From my understanding, ELK is open core while LPG is open source. Or maybe I’m wrong. If I’m correct, we could use on Rocky infra, without legal restrictions, all the power of the tools.
I think later down the road, ELK could be more useful to us, but in the interest of sticking as close to FOSS as we can, Loki is likely a better solution.
We’ve had this discussion with countless other solutions – obviously we favour OSS software, but we can’t rule out proprietary solutions if they also provide the correct feature set, and do it in a nicer way. Which I would argue is the case for the Elastic stack.
LibreNMS works quite well for monitoring. It is a very actively maintained fork of the Observiuim NMS that is 100% free.
You can feed the data it collects into Prometheus, Influxdb, etc. Plus with the database backend, the ability to make nice status dashboards in things like Grafana are easy to do.
It will monitor services, can differentiate VMs running in VMware (and I believe other HVs too), has a bunch of different “plugins” and can be easily extended. And if you really want, you can always load up the nagios monitoring plugins for service monitoring in LibreNMS, as it will run them directly.
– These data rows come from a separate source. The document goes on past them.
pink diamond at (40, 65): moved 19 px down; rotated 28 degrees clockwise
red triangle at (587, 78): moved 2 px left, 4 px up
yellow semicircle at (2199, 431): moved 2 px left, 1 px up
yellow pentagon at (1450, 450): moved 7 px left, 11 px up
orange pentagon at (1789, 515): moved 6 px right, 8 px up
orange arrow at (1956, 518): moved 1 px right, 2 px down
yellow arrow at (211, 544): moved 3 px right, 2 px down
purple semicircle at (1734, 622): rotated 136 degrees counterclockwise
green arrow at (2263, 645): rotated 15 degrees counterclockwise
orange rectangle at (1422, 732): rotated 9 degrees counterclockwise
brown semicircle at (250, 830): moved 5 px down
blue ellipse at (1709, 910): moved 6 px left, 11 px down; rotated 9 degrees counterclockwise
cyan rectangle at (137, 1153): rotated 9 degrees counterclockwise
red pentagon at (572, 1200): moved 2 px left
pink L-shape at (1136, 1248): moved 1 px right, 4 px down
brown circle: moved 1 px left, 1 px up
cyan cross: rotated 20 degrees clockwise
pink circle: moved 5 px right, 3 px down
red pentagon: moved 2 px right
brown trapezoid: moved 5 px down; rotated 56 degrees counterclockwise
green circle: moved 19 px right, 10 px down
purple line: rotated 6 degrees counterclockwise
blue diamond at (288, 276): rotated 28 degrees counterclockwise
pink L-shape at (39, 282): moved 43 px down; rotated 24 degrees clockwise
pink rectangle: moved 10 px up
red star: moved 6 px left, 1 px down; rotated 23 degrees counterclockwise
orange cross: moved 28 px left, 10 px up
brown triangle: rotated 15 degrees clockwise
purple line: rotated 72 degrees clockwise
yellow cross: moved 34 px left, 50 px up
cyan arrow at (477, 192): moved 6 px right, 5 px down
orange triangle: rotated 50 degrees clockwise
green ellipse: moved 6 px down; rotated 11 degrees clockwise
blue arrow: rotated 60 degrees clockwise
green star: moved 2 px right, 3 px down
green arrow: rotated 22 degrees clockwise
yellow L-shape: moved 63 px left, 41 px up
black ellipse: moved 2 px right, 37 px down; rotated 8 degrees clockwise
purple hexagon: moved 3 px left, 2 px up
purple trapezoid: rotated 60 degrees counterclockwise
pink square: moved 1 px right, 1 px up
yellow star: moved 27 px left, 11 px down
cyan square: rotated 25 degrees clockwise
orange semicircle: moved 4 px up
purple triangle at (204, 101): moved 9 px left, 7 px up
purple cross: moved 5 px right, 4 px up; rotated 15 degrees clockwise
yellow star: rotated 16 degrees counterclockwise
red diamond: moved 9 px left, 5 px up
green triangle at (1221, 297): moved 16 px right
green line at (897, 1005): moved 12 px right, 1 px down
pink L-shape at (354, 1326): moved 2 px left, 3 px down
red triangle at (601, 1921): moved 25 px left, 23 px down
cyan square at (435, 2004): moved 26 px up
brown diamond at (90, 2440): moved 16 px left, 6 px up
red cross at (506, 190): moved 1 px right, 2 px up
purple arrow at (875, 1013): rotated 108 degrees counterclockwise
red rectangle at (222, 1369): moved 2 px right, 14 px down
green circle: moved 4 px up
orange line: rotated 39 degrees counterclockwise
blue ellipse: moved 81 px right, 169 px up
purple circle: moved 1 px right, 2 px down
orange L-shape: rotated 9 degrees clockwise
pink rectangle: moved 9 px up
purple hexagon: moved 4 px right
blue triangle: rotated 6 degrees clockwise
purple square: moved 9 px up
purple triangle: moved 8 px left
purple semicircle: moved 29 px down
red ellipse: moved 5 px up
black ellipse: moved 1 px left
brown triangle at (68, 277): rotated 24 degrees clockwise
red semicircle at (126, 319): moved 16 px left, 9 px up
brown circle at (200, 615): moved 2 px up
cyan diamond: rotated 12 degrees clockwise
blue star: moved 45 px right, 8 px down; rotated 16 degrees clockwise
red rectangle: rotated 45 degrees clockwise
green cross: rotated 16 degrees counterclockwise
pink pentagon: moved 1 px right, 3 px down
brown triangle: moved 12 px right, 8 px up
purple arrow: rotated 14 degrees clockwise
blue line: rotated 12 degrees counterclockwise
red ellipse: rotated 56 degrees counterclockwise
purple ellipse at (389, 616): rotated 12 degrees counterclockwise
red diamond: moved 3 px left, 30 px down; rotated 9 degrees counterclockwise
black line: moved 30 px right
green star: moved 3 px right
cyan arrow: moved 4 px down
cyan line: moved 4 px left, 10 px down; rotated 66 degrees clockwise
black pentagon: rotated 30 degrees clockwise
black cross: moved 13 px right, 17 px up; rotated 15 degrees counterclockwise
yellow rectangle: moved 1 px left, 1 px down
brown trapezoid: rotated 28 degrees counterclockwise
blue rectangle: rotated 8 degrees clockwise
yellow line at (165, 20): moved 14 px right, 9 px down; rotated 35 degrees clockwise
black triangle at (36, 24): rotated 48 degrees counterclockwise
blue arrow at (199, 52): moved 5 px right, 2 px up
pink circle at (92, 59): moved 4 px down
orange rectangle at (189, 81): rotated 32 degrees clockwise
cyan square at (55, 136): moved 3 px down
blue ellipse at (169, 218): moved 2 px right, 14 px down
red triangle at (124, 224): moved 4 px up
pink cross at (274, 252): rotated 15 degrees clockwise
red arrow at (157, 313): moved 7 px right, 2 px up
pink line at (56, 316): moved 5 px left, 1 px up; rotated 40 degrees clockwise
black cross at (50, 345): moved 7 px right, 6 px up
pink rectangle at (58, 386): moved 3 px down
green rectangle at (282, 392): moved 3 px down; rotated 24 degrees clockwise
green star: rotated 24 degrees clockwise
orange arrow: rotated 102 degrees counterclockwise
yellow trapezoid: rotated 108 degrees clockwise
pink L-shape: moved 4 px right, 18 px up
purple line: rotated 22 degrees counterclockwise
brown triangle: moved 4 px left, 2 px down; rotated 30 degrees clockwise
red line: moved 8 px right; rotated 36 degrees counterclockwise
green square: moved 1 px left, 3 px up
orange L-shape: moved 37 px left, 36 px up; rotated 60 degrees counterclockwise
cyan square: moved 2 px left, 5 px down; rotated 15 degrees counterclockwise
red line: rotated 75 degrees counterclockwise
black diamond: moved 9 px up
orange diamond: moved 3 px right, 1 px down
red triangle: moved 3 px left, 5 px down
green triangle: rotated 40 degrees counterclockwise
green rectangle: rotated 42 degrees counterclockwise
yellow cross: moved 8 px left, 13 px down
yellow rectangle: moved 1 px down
SNMP is the main method for monitoring. It can also do just plain ICMP (ping) monitoring to see if something is up.
And the nice thing is there are a ton of different notification options available. Slack,email, push bullet, pager duty, etc (too many to list here). (Listing of “transports” for alerts can be found here https://docs.librenms.org/Alerting/Transports/ )
I may be wrong, but don’t Observium and LibreNMS both specialize in network device monitoring? I mean sure you can monitor classical operating systems using SNMP but you really don’t want to do that.
I think we need a more agnostic tool here.
Or maybe even specialized tools after all, as we will have all sorts of monitoring needs (application, infrastructure, performance).